A la Scala, une mise en scène très enlevée de la pièce de Beaumarchais avec Philippe Torreton
Un roulement de tambour ouvre la représentation et donne le « la » : c’est bien tambour battant qu’elle sera menée, jusqu’au « ça ira » final, annonciateur des bouleversements à venir. Créée par la Comédie-Française en 1784, après plusieurs interdictions, la pièce de Beaumarchais dresse un tableau de la société de l’époque, avec la domination de classes, la corruption de la justice, le rôle des femmes réduit à l’aliénation et au seul plaisir… Elle fait oeuvre, sous des dehors légers, de dénonciation sociale. Mais ce qui l’emporte et court tout au long de la comédie, c’est bien le désir, à l’image de Chérubin, feu follet agitateur des sentiments.

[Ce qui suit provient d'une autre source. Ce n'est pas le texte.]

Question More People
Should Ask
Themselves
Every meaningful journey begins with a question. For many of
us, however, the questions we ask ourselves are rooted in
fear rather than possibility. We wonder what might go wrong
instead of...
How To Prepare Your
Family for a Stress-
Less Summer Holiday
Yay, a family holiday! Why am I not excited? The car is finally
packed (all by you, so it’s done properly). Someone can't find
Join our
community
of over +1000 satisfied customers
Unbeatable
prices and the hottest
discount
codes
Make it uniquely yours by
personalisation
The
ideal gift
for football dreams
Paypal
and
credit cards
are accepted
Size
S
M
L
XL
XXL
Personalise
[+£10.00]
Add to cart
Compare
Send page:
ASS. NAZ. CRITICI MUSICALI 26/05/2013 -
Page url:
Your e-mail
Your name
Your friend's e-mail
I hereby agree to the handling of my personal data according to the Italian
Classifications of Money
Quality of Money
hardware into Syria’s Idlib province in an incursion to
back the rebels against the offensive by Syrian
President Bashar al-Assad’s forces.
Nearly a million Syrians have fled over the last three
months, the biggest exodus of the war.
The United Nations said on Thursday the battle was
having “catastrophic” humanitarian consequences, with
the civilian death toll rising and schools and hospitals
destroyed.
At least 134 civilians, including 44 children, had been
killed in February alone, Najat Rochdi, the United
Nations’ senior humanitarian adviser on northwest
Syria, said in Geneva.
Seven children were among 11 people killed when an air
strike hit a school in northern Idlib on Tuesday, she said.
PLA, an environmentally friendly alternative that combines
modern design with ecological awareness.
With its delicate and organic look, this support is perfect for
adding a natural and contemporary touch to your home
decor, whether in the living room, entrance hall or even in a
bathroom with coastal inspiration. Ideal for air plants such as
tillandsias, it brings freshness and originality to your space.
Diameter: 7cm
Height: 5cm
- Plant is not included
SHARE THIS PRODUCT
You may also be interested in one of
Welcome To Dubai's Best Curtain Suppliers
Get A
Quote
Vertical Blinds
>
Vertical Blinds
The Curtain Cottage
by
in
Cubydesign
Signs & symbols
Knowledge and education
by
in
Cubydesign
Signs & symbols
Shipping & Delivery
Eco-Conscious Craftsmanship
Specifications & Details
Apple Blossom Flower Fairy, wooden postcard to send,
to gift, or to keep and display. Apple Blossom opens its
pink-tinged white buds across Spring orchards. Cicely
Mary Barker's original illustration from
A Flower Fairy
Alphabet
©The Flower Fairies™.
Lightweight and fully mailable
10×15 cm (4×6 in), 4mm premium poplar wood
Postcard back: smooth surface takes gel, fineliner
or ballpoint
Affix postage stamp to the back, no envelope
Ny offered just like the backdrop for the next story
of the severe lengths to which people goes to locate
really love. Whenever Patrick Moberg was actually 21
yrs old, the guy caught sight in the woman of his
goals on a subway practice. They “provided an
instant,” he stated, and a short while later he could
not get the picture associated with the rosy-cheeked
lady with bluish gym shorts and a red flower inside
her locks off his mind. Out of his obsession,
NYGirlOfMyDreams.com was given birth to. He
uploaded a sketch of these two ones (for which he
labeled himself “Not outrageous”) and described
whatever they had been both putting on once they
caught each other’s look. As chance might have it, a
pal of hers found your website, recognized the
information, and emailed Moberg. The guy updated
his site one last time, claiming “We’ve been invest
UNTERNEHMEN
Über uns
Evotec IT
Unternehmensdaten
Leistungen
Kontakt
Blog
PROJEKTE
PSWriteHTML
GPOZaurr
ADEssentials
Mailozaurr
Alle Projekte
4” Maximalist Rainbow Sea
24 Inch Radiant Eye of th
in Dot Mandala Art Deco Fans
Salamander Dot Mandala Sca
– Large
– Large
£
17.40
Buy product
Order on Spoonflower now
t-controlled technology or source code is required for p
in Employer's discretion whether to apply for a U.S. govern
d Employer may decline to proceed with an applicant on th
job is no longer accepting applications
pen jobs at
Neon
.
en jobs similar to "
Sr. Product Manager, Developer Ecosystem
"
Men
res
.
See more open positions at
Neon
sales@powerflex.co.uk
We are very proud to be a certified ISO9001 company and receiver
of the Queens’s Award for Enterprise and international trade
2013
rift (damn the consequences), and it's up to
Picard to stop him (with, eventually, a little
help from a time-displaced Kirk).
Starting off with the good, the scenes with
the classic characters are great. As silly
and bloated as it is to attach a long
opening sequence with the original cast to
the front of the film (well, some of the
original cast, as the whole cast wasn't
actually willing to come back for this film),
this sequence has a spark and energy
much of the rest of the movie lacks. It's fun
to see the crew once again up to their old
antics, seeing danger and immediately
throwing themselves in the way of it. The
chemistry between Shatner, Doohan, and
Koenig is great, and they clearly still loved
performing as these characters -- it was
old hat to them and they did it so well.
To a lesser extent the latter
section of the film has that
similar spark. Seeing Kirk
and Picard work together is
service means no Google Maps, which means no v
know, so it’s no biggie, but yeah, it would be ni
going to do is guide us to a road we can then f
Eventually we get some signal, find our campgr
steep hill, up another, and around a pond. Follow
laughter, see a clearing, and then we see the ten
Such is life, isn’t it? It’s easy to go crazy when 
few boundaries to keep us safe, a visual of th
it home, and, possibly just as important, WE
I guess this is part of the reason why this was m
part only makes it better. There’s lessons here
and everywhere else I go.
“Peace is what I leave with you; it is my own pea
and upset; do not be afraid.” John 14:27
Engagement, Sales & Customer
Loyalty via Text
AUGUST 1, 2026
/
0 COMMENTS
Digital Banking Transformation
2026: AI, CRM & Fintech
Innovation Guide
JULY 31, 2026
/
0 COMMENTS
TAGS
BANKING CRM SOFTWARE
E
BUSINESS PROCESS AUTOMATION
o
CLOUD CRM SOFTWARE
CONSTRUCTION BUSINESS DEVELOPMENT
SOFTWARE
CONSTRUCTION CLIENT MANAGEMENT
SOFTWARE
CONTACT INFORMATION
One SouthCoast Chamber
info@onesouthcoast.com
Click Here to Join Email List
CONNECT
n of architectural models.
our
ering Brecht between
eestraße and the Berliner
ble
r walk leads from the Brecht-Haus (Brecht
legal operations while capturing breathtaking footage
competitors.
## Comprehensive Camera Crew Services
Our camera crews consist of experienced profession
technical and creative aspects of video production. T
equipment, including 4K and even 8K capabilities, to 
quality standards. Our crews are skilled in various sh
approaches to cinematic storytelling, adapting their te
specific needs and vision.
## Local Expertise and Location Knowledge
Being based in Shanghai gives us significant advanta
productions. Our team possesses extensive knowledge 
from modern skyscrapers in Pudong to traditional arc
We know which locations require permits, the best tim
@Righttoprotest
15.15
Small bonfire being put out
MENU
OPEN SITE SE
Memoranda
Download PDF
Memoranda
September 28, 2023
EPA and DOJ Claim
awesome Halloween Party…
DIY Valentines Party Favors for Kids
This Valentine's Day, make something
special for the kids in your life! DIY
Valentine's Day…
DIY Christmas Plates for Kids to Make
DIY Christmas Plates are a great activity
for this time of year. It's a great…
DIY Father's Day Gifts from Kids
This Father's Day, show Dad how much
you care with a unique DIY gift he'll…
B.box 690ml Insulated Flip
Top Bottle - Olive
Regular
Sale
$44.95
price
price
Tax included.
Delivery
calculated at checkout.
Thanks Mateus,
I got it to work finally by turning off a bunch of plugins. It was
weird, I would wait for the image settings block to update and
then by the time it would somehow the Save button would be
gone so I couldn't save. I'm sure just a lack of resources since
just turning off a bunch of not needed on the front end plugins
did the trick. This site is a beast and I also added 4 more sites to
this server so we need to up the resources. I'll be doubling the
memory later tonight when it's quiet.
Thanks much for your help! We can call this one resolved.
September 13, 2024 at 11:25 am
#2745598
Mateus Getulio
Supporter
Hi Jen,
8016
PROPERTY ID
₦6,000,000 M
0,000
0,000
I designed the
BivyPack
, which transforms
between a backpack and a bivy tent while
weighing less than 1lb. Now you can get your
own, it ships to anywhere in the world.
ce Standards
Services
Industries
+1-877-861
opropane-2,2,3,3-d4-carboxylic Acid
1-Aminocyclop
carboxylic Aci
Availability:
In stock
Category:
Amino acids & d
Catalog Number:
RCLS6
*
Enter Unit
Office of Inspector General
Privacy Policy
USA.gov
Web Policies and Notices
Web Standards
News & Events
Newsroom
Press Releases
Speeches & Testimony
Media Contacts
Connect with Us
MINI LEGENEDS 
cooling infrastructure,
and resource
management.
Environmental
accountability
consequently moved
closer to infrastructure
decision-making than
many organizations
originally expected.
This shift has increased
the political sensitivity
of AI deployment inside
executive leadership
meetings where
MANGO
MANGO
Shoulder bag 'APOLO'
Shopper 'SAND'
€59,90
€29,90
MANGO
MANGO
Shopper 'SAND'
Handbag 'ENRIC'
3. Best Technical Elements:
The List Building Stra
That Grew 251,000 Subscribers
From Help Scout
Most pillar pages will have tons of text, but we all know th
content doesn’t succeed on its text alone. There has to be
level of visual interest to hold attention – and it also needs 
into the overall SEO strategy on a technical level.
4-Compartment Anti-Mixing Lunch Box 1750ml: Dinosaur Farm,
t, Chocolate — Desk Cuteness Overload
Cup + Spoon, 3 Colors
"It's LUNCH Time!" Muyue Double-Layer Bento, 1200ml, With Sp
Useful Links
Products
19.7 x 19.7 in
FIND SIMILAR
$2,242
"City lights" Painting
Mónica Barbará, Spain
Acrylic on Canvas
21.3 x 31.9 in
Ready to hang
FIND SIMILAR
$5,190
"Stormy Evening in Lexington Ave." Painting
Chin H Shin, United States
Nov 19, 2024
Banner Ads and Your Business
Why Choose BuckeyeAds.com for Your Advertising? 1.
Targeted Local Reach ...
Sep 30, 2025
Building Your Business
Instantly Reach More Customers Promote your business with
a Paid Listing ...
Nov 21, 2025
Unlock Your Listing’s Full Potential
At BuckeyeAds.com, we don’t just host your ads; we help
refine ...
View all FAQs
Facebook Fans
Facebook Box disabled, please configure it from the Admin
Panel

Le jeune page désire la Comtesse tandis que le Comte fait des avances à Suzanne, laquelle doit épouser Figaro, poursuivi par Marceline… Tous les personnages se courent après, littéralement, dans la mise en scène alerte de Léna Bréban, qui insuffle un rythme endiablé à la comédie. Et même si l’on en connaît tous les détours, elle apparaît ici plus vive et nerveuse dans sa version allégée, ragaillardie par une interprétation trépidante.
Une distribution audacieuse
Des éléments de décor déplacés à vue (portes mobiles, toile de Jouy, petite fenêtre,…) laissent le champ libre à l’évocation d’une chambre, d’un salon, plus tard d’un jardin, et autorisent toutes les fantaisies aux interprètes, à commencer par Antoine Prud’homme de la Boussinière, étonnant Chérubin à la silhouette longiligne. Les interprètes sont au diapason : Marie Vialle, Suzanne aux mille ruses, Grétel Delattre, fine Comtesse, Grégoire Oestermann, élégant Comte, Annie Mercier, puissante Marceline, Jean-Jacques Moreau, roué Bartholo,… Le texte résonne de sa modernité intacte, et nul besoin d’en appuyer le côté féministe, il est entre les lignes. Porté par Philippe Torreton qui connaît son Figaro sur le bout du cœur, le célèbre monologue de l’acte V touche son auditoire quand il fait entendre son lot de résistance : « Ne pouvant avilir l’esprit, on se venge en le maltraitant » ou encore, pour le Beaumarchais journaliste : « il n’y a que les petits hommes qui redoutent les petits écrits ». Tout était dit, et rien de changé.
La Folle journée ou le Mariage de Figaro * * *
La Scala, 13 bd de Strasbourg, Paris 10e. Tél. 01 40 03 44 30. www.lascala-paris.com Jusqu’au 4 janvier 2026.